De verdachte heeft voor het overige geen concrete en verifieerbare verklaring gegeven waaruit zou kunnen blijken dat de contante geldbedragen een legale herkomst hadden. Naar het oordeel van de rechtbank kan het daarom niet anders zijn dan dat deze geldbedragen middellijk of onmiddellijk uit enig misdrijf afkomstig zijn en dat de verdachte daarvan wist.

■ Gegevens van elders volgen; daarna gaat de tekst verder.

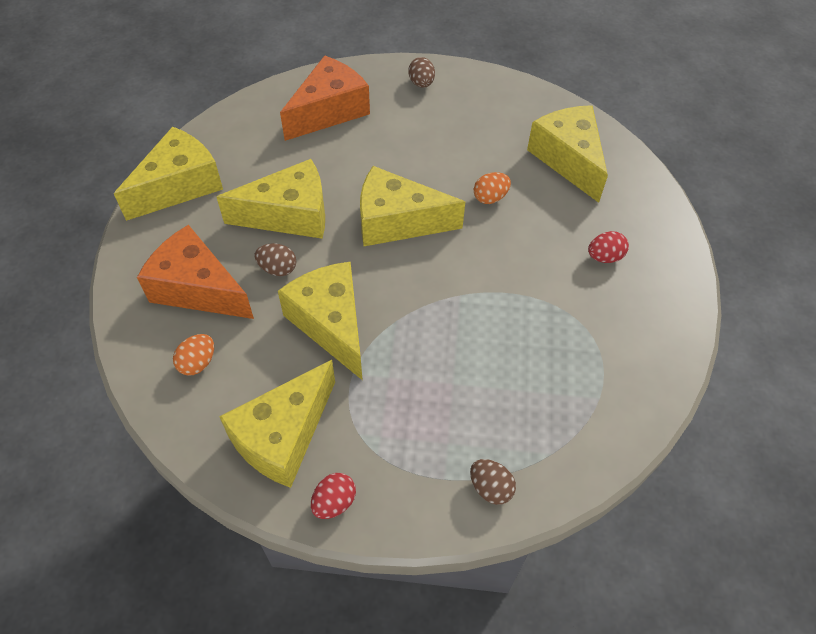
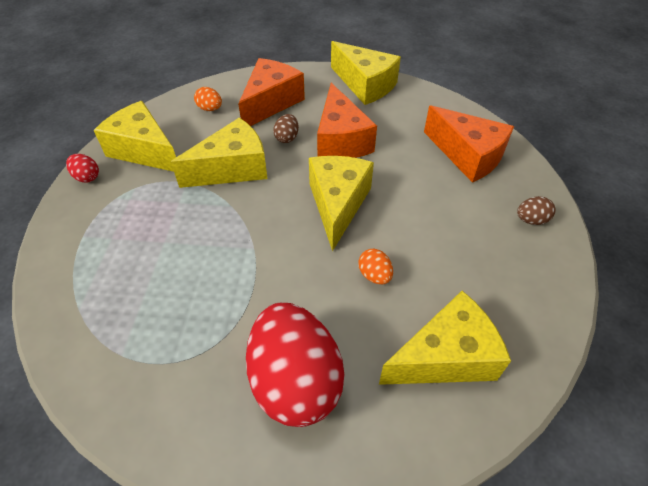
camera: 90 degrees right, 5 degrees down
yellow cheese [217,159,325,239] -> orange cheese [317,83,377,158]
brown egg [470,459,516,505] -> none
red egg [588,231,629,263] -> red egg [246,303,344,427], size x2.48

Het opzet van de verdachte is daarmee gericht op het verbergen of verhullen van de criminele herkomst van het geld.
Gewoontewitwassen
Gelet op de aard, duur en frequentie van de handelingen die de verdachte heeft verricht kan worden bewezen dat hij van dat witwassen een gewoonte heeft gemaakt.
Feitelijk leiding geven
Nu de verdachte na het overlijden van zijn vader de enige persoon was die de onderneming feitelijk leidde, kan hij gekwalificeerd worden als feitelijk leidinggever.
Bewezenverklaring
Feitelijk leiding geven aan gewoontewitwassen.
Strafoplegging
Voorwaardelijke gevangenisstraf van 12 maanden met een proeftijd van 2 jaar.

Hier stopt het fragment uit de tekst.